Generell liegt all diesen konstruktiven Lösungen ein hoher Automatisierungsgrad mit festgelegten Standards zu Grunde, die die effiziente Einbindung des Digitaldrucks in hybride Maschinensysteme ermöglichen.
Der konventionelle Einfluss auf hybride Drucktechnik
Aber nicht allein der Digitaldruck hat an Performance für hybride Maschinenlösungen gewonnen. Parallel hat sich auch die konventionelle Basis-/Träger-Maschinenseite weiterentwickelt und ihr Automatisierungsgrad zugunsten der Bedienerfreundlichkeit zugenommen. So wird mit einer Maschinenvoreinstellung das schnelle Einrichten eines Auftrages durch Abruf aller Maschineneinstelldaten aus der Auftragsdatei erreicht. Unter anderem werden dabei Formatlänge und Formatlängenkorrektur, Bedruckstoff-Daten mit Bedruckstoff Typ, Bahndicke und -breite sowie die Bahntransport-Einstellungen, mit Bahnspannung und Bahndehnung voreingestellt.
Die Automatisierung umfasst auch die Längs- und Querregistervoreinstellung, die dies bei jedem Auftrag für jedes Druckwerk vornimmt, als auch die permanente Registerkontrolle und -regelung während des Auflagendrucks. Es handelt sich um eine echte Komfort-Funktion, die den Maschinenbediener von dieser sonst ständigen Überwachungs-Aufgabe über die gesamte Auflage befreit.

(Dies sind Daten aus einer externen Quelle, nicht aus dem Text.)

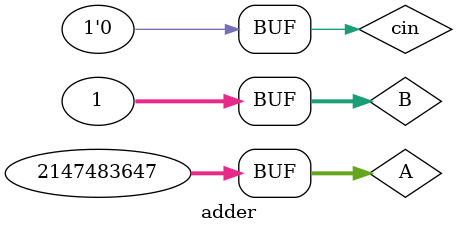
<source format=v>
`timescale 1ns / 1ns

module adder;
//Inputs
    parameter n = 32;
    reg [n-1:0] A;
    reg [n-1:0] B;
    reg cin;
//Outputs
    wire [n-1:0] SUM;
    wire error_flag;
    wire [n-1:0] out_verify;
    wire cout_verify;
    wire cout;
    wire ZERO;
    wire OVERFLOW;
//Instantiate unit under test
    adder_p #(.SIZE(n))ADDER(.A(A),.B(B),.cin(cin),.SUM(SUM),.cout(cout),.ZERO_FLAG(ZERO),.OVERFLOW_FLAG(OVERFLOW));

//Assign error_flag
    assign error_flag = (cout != cout_verify) || (SUM != out_verify);

//Verification Logic
    adder_verify #(n) VERIFY(A,B,cin,out_verify,cout_verify);
    
    initial begin
        // Initialize Inputs
	A = 32'd3;
	B = 32'd7;
	cin = 1;
	#100
	A = 32'd1;
	B = 32'd2;
	cin = 0;
	#100
	A = 32'd130000;
	B = 32'd23000;
	cin = 0;
	#100
	cin = 1;
	#100
	A = 32'd140000;
	B = 32'd220000;
	cin = 0;
	#100
	cin = 1;
	#100
	A = 32'd3000000000;
	B = 32'd1000000000;
	cin = 0;
	#100
	A = 32'd3000000000;
	B = 32'd1294967295;
	cin = 1;

	// Wait 10 ns for global reset to finish
	#100;
	A = 32'd2147483647;
	B = 32'd1;
	cin = 0;
        
        //Test cases for MOV
        
    end
    
endmodule

</source>
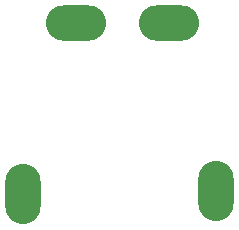
<source format=gbr>
%TF.GenerationSoftware,KiCad,Pcbnew,(5.1.10)-1*%
%TF.CreationDate,2022-03-13T21:43:14-05:00*%
%TF.ProjectId,ArmMotorPCB,41726d4d-6f74-46f7-9250-43422e6b6963,rev?*%
%TF.SameCoordinates,Original*%
%TF.FileFunction,Soldermask,Top*%
%TF.FilePolarity,Negative*%
%FSLAX46Y46*%
G04 Gerber Fmt 4.6, Leading zero omitted, Abs format (unit mm)*
G04 Created by KiCad (PCBNEW (5.1.10)-1) date 2022-03-13 21:43:14*
%MOMM*%
%LPD*%
G01*
G04 APERTURE LIST*
%ADD10O,3.000000X5.100000*%
%ADD11O,5.100000X3.000000*%
G04 APERTURE END LIST*
D10*
%TO.C,TP2*%
X129519400Y-63623000D03*
%TD*%
%TO.C,TP1*%
X145816600Y-63377000D03*
%TD*%
D11*
%TO.C,Conn1*%
X133932000Y-49150000D03*
X141832000Y-49150000D03*
%TD*%
M02*

</source>
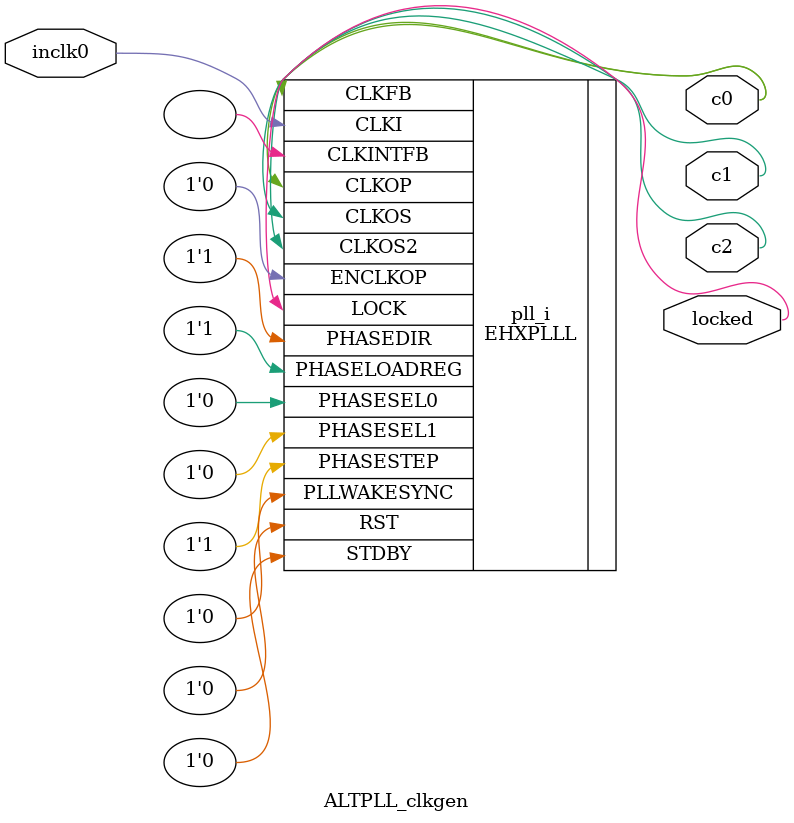
<source format=v>

`timescale 1 ps / 1 ps
// synopsys translate_on
module ALTPLL_clkgen (
	                    inclk0,
	                    c0,
	                    c1,
	                    c2,
	                    locked);

	 input	  inclk0;
	 output	  c0;
	 output	  c1;
	 output	  c2;
	 output	  locked;

`ifdef __ICARUS__
 `define NOTECP5
`endif

`ifdef FORMAL
 `define NOTECP5
`endif

`ifdef NOTECP5
   reg [3:0] clkdiv;
   reg       c0;
   reg       c1;
   reg       c2;

   initial c0 = 0;
   initial c1 = 0;
   initial c2 = 0;
   initial clkdiv = 0;

   assign locked = 1;

   always @ (posedge inclk0)
     begin
        if (clkdiv > 4'd8)
          begin
             clkdiv <= 0;
          end
        else
          begin
             clkdiv <= clkdiv + 1;
             if (clkdiv == 4'd4)
               begin
                  c2 <= ~c2;
               end
             if (clkdiv == 4'd2)
               begin
                  c1 <= ~c1;
               end
             if (clkdiv == 4'd0)
               begin
                  c0 <= ~c0;
               end
          end // else: !if(clkdiv > 4'd8)
     end
`else
   (* FREQUENCY_PIN_CLKI="50" *)
   (* FREQUENCY_PIN_CLKOP="10" *)
   (* FREQUENCY_PIN_CLKOS="10" *)
   (* FREQUENCY_PIN_CLKOS2="10" *)
   (* ICP_CURRENT="12" *) (* LPF_RESISTOR="8" *) (* MFG_ENABLE_FILTEROPAMP="1" *) (* MFG_GMCREF_SEL="2" *)
   EHXPLLL #(
             .PLLRST_ENA("DISABLED"),
             .INTFB_WAKE("DISABLED"),
             .STDBY_ENABLE("DISABLED"),
             .DPHASE_SOURCE("DISABLED"),
             .OUTDIVIDER_MUXA("DIVA"),
             .OUTDIVIDER_MUXB("DIVB"),
             .OUTDIVIDER_MUXC("DIVC"),
             .OUTDIVIDER_MUXD("DIVD"),
             .CLKI_DIV(5),
             .CLKOP_ENABLE("ENABLED"),
             .CLKOP_DIV(60),
             .CLKOP_CPHASE(30),
             .CLKOP_FPHASE(0),
             .CLKOS_ENABLE("ENABLED"),
             .CLKOS_DIV(60),
             .CLKOS_CPHASE(45),
             .CLKOS_FPHASE(0),
             .CLKOS2_ENABLE("ENABLED"),
             .CLKOS2_DIV(60),
             .CLKOS2_CPHASE(60),
             .CLKOS2_FPHASE(0),
             .FEEDBK_PATH("CLKOP"),
             .CLKFB_DIV(1)
             ) pll_i (
                      .RST(1'b0),
                      .STDBY(1'b0),
                      .CLKI(inclk0),
                      .CLKOP(c0),
                      .CLKOS(c1),
                      .CLKOS2(c2),
                      .CLKFB(c0),
                      .CLKINTFB(),
                      .PHASESEL0(1'b0),
                      .PHASESEL1(1'b0),
                      .PHASEDIR(1'b1),
                      .PHASESTEP(1'b1),
                      .PHASELOADREG(1'b1),
                      .PLLWAKESYNC(1'b0),
                      .ENCLKOP(1'b0),
                      .LOCK(locked)
                      );
`endif // !`ifdef NOTECP5

endmodule

</source>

Bei der »Web-to-Web« Steuerung messen Sensoren den Abstand zwischen den speziell gestalteten Registermarken und reagieren sehr präzise und schnell auf Abweichungen im Druckbild/Register, die z.B. durch Substrat Toleranzen auftreten können. Da die Maschine das Register selbständig einstellt, sobald die Registermarken im Fangbereich sind, trägt diese Funktionsweise maßgeblich zur Vermeidung und damit Einsparung von Makulatur bei.
Hybrid ist im Kommen
Betrachtet man die Performance-Steigerung im Digitaldruck einerseits und den höheren Automatisierungsgrad konventioneller Maschinenteile andererseits, lässt sich dies zu einem schlüssigen Bild in der Konstruktion hybrider Maschinensysteme zusammensetzen. Aktuell ist im Markt eine zunehmende Entwicklung neuer Hybrid-Digital-Flexodruckmaschinen als auch von Digitaldruckmaschinen mit Inline-Veredelung und/oder Flexodruck-Einheiten zu beobachten. Selbst wenn verschiedene Verarbeitungsprozesse wie Siebdruck, Folienheißprägung, digitales Folieren und digitales Lackieren den Inline-Prozess noch etwas ausbremsen. Abhängig von der Auftragsstruktur liegt die Zukunft vielfach im Inline-Betrieb, insbesondere bei mittleren bis höheren Auflagen und mittlerem Veredelungsgrad. In dieser Situation wundert es nicht, dass auch die kürzlich als Stand-alone Maschine vorgestellte Gallus One der hybriden DNA des St. Galler Maschinenbauers folgt und die Erweiterungsfähigkeit zur Inline Maschine oder auch Hybrid-Digital-Flexodruckmaschine enthält.